Eric Davis was just waiting for that one extra bag. It was 25 years ago that he became Major League Baseball's first 30-50 player. Barry Bonds did it three years later.
"Thirty-49 -- he didn't climb that mountain," Davis said Friday with a playful grin. "It's still only me and Barry. I paid attention."
Now the Reds' special assistant to the general manager, Davis, a Los Angeles native, raved about Trout's magical start with the Angels. But speaking Friday at the MLB Fan Cave, where he was promoting Major League Baseball's "Legends are Born in October" marketing campaign, Davis cautioned people not to go too wild with expectations.
"He's a phenomenal young player -- his exuberance, his excitement, his electricity," Davis said. "They haven't seen it in a long time. I have a lot of respect for him. I know he's a great kid. The sky's the limit.
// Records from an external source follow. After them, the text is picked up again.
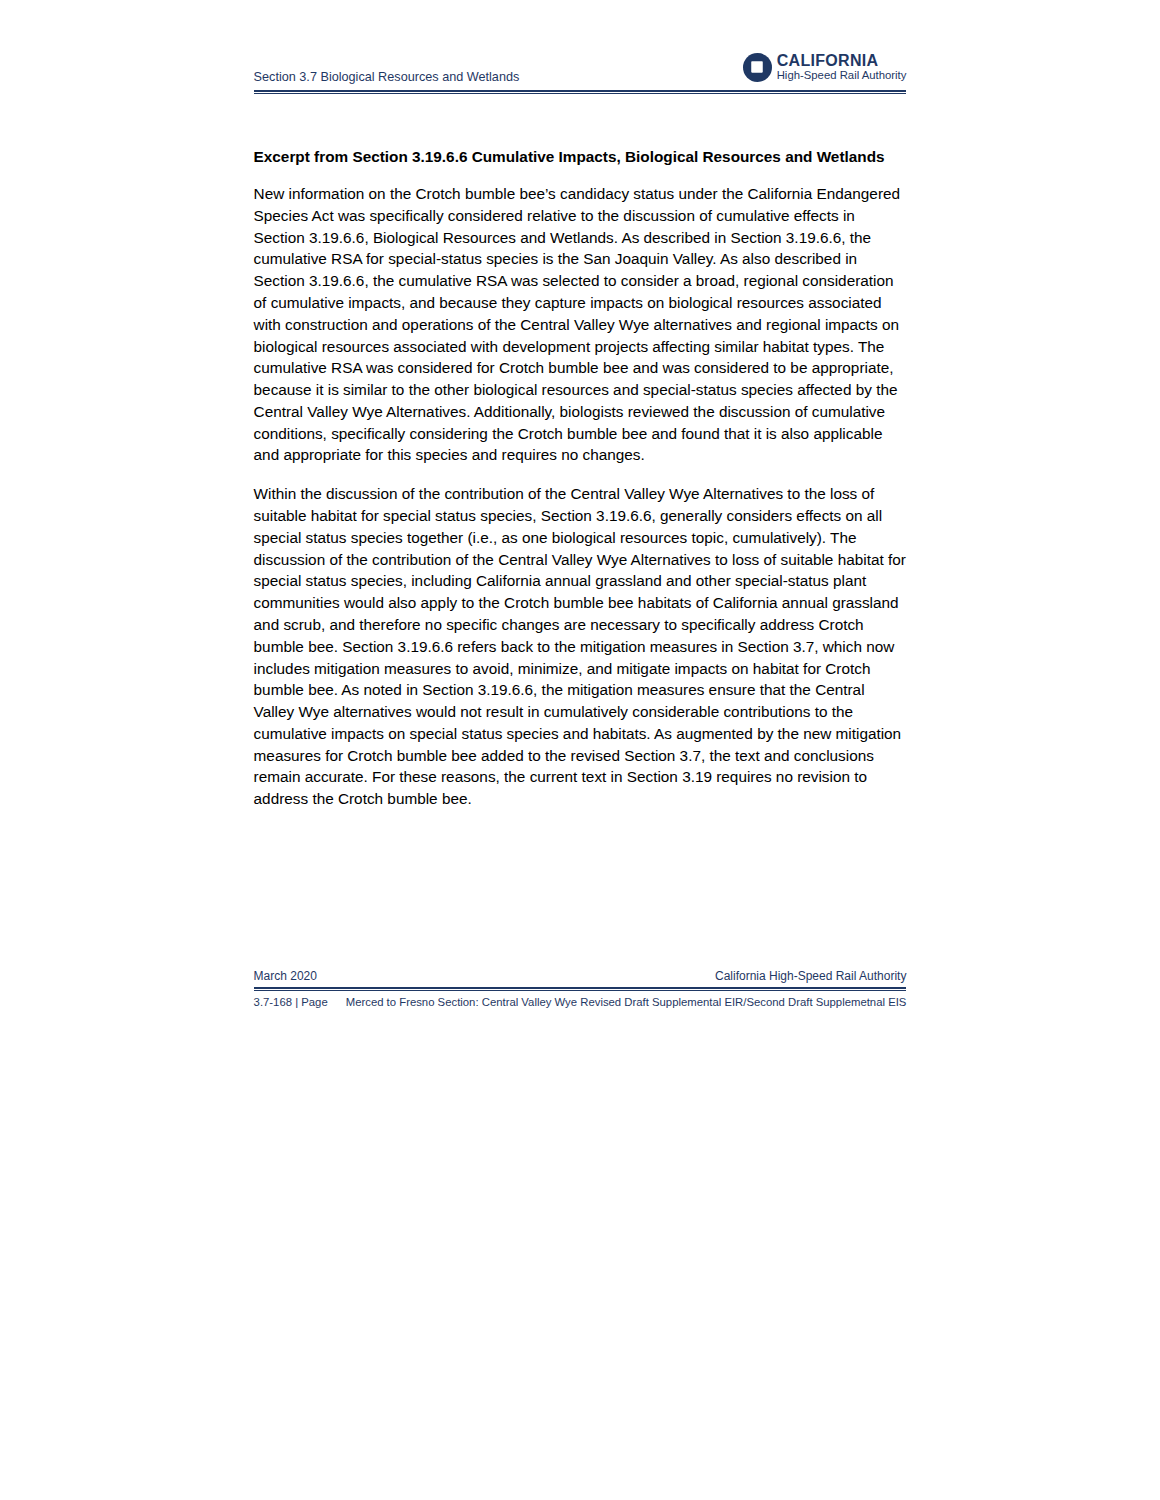Section 3.7 Biological Resources and Wetlands
CALIFORNIA High-Speed Rail Authority
Excerpt from Section 3.19.6.6 Cumulative Impacts, Biological Resources and Wetlands
New information on the Crotch bumble bee’s candidacy status under the California Endangered Species Act was specifically considered relative to the discussion of cumulative effects in Section 3.19.6.6, Biological Resources and Wetlands. As described in Section 3.19.6.6, the cumulative RSA for special-status species is the San Joaquin Valley. As also described in Section 3.19.6.6, the cumulative RSA was selected to consider a broad, regional consideration of cumulative impacts, and because they capture impacts on biological resources associated with construction and operations of the Central Valley Wye alternatives and regional impacts on biological resources associated with development projects affecting similar habitat types. The cumulative RSA was considered for Crotch bumble bee and was considered to be appropriate, because it is similar to the other biological resources and special-status species affected by the Central Valley Wye Alternatives. Additionally, biologists reviewed the discussion of cumulative conditions, specifically considering the Crotch bumble bee and found that it is also applicable and appropriate for this species and requires no changes.
Within the discussion of the contribution of the Central Valley Wye Alternatives to the loss of suitable habitat for special status species, Section 3.19.6.6, generally considers effects on all special status species together (i.e., as one biological resources topic, cumulatively). The discussion of the contribution of the Central Valley Wye Alternatives to loss of suitable habitat for special status species, including California annual grassland and other special-status plant communities would also apply to the Crotch bumble bee habitats of California annual grassland and scrub, and therefore no specific changes are necessary to specifically address Crotch bumble bee. Section 3.19.6.6 refers back to the mitigation measures in Section 3.7, which now includes mitigation measures to avoid, minimize, and mitigate impacts on habitat for Crotch bumble bee. As noted in Section 3.19.6.6, the mitigation measures ensure that the Central Valley Wye alternatives would not result in cumulatively considerable contributions to the cumulative impacts on special status species and habitats. As augmented by the new mitigation measures for Crotch bumble bee added to the revised Section 3.7, the text and conclusions remain accurate. For these reasons, the current text in Section 3.19 requires no revision to address the Crotch bumble bee.
March 2020 California High-Speed Rail Authority
3.7-168 | Page Merced to Fresno Section: Central Valley Wye Revised Draft Supplemental EIR/Second Draft Supplemetnal EIS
"But I think when you have a kid who is that talented, you have to take two steps back and allow him to develop into who he's going to be. Is he going to go 30-50 every year? Probably not. When you start the way he started out, it's going to be tough to maintain that, because now the expectations are at .325 and 30 and 50, and 120-some-odd runs scored every year. But that's not the realistic side of it."
Davis had 37 homers and 50 stolen bases for the Reds in 1987. The year before, he needed just three more homers to actually have a 30-80 year. In 1990, Bonds had 33 homers and 52 steals for the Pirates. Stolen bases gradually eroded in significance during those hyper-power years in the Majors, and while there were grandiose homer totals, those became the last two 30-50 guys.
Trout came ever so close.
"I like what I see from him," Davis said. "He comes to play and he has a bright future."